Towards FPGA-Deployable Continual Learning for Satellite Telemetry Anomaly Detection
This project will be performed in collaboration with Dr Angela Cratere
Objective
Recent studies [1-5] demonstrate the potential of Machine Learning and Deep Learning models for anomaly detection in satellite telemetry data. However, most existing approaches rely on static training and evaluation settings, assuming that the data distribution remains stable over time. In real satellite missions, telemetry data may evolve due to changing operational modes or concept drift. This can reduce model reliability, increase false alarms, and require repeated retraining or manual intervention. In this project, you will address these limitations by investigating continual learning (CL) and concept drift-aware anomaly detection for satellite telemetry time series. The project will build on our existing telemetry anomaly detection benchmark and will focus on developing adaptive models that can learn from sequential telemetry data while limiting catastrophic forgetting. A second objective will be to assess the feasibility of deploying such models, or parts of the continual learning pipeline, on FPGA for onboard satellite applications.
How
Using open-source telemetry datasets from real missions [3, 4], you will extend our current telemetry anomaly detection framework from a static train/test setup to a CL scenario. Several CL strategies will be compared, including naïve fine-tuning, periodic cumulative retraining, replay-based CL [6], and regularization-based CL, combined with concept drift detection mechanisms to trigger model adaptation. The project will also investigate model compression strategies, such as pruning and quantization, to reduce memory footprint and computational cost. Finally, the project will examine FPGA deployment using Vitis AI, FINN, and/or Vitis HLS [7, 8].
Outputs
A CL framework for satellite telemetry anomaly detection and forecasting. A comparative evaluation of different CL strategies, with emphasis on model performance, adaptability, catastrophic forgetting, and memory requirements, integrated with a concept drift-aware model adaptation pipeline. A feasibility study of FPGA deployment using different toolchains, including an assessment of which components of the CL pipeline can be implemented on resource-constrained onboard platforms. If the validation yields state-of-the-art results, the publication and presentation of the results in an international conference.
Prerequisites
- Solid understanding of ML and DL fundamentals
- High-level coding skills in Python
- Nice to have or willing to learn: Understanding of modern DL compression techniques
- [1] Wang, Y. et al., (2022). "A Deep Learning Anomaly Detection Framework for Satellite Telemetry with Fake Anomalies."
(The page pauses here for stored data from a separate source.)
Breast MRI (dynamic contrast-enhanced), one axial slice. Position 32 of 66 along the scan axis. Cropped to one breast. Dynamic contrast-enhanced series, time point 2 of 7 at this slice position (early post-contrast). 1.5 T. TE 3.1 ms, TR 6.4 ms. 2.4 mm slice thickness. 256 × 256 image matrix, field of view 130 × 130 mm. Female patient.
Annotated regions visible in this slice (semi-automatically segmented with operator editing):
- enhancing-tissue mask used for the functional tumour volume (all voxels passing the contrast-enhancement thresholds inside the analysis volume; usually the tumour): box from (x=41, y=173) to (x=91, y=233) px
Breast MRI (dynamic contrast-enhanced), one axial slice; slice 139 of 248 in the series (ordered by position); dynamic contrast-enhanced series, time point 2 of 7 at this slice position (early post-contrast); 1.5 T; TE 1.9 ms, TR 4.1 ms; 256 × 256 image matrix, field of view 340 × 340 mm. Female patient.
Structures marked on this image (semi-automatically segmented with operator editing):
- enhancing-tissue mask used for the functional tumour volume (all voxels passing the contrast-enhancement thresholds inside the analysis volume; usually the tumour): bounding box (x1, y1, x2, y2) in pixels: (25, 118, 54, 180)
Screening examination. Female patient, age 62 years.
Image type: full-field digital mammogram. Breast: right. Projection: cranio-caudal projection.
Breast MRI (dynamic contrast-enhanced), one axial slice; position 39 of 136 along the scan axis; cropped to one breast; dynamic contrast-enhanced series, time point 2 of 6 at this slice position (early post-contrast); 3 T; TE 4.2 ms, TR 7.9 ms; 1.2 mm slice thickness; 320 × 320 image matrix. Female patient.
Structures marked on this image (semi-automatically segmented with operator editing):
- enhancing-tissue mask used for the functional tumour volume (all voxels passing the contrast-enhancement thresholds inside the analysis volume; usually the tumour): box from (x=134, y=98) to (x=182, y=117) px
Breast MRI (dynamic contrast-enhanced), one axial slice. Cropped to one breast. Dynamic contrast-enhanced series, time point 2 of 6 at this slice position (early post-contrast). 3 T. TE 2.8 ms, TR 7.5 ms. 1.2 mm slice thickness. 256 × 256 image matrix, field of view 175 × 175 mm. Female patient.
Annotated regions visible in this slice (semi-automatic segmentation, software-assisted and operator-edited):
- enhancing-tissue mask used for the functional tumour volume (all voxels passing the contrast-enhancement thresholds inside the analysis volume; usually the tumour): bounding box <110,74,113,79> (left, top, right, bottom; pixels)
- [2] Horne, R. et al., (2023) "Anomaly Detection Using Deep Learning Respecting the Resources on Board a CubeSat"
- [3] Ruszczak, B. et al., (2025). "The OPS-SAT benchmark for detecting anomalies in satellite telemetry."
- [4] Kotowski, K. et al. (2024). "Benchmark for Anomaly Detection in Satellite Telemetry." https://github.com/kplabs-pl/ESA-ADB
- [5] Goetze, C. et al. (2025) "Deep Learning-Based Anomaly Detection in Spacecraft Telemetry on Edge Devices."
- [6] De Canio C. et al. (2025) "Advancing spacecraft health monitoring and control with AI through continual learning."
- [7] Aggarwal, S. (2023) "Chameleon: Dual Memory Replay for Online Continual Learning on Edge Devices."
- [8] Akram, M. S. (2024) "Continual Learning on FPGAs for Efficient Cardiac Diagnosis through Mix-Precision Quantized DNNs."